◆ Data extract

=====

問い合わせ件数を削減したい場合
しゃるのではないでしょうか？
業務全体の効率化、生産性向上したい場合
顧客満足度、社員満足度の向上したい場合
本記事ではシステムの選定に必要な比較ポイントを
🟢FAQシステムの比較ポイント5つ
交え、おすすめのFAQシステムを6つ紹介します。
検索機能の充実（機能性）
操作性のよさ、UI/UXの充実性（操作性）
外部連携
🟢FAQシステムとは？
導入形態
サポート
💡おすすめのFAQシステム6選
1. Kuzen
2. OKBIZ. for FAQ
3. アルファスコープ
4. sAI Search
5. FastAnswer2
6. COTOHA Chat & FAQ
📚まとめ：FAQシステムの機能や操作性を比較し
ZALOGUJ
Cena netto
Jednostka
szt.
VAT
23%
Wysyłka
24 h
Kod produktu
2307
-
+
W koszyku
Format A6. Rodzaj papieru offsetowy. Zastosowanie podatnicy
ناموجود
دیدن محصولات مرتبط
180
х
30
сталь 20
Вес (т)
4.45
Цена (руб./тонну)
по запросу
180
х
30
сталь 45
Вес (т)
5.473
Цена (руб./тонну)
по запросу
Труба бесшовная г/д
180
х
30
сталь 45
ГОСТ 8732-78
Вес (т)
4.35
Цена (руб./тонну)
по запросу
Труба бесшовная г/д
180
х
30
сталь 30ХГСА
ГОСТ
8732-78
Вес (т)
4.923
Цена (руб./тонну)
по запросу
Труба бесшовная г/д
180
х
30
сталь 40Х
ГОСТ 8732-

=====

◆ Exercise description
Print the records above in full, exactly.

◆ Problem solution
問い合わせ件数を削減したい場合
しゃるのではないでしょうか？
業務全体の効率化、生産性向上したい場合
顧客満足度、社員満足度の向上したい場合
本記事ではシステムの選定に必要な比較ポイントを
🟢FAQシステムの比較ポイント5つ
交え、おすすめのFAQシステムを6つ紹介します。
検索機能の充実（機能性）
操作性のよさ、UI/UXの充実性（操作性）
外部連携
🟢FAQシステムとは？
導入形態
サポート
💡おすすめのFAQシステム6選
1. Kuzen
2. OKBIZ. for FAQ
3. アルファスコープ
4. sAI Search
5. FastAnswer2
6. COTOHA Chat & FAQ
📚まとめ：FAQシステムの機能や操作性を比較し
ZALOGUJ
Cena netto
Jednostka
szt.
VAT
23%
Wysyłka
24 h
Kod produktu
2307
-
+
W koszyku
Format A6. Rodzaj papieru offsetowy. Zastosowanie podatnicy
ناموجود
دیدن محصولات مرتبط
180
х
30
сталь 20
Вес (т)
4.45
Цена (руб./тонну)
по запросу
180
х
30
сталь 45
Вес (т)
5.473
Цена (руб./тонну)
по запросу
Труба бесшовная г/д
180
х
30
сталь 45
ГОСТ 8732-78
Вес (т)
4.35
Цена (руб./тонну)
по запросу
Труба бесшовная г/д
180
х
30
сталь 30ХГСА
ГОСТ
8732-78
Вес (т)
4.923
Цена (руб./тонну)
по запросу
Труба бесшовная г/д
180
х
30
сталь 40Х
ГОСТ 8732-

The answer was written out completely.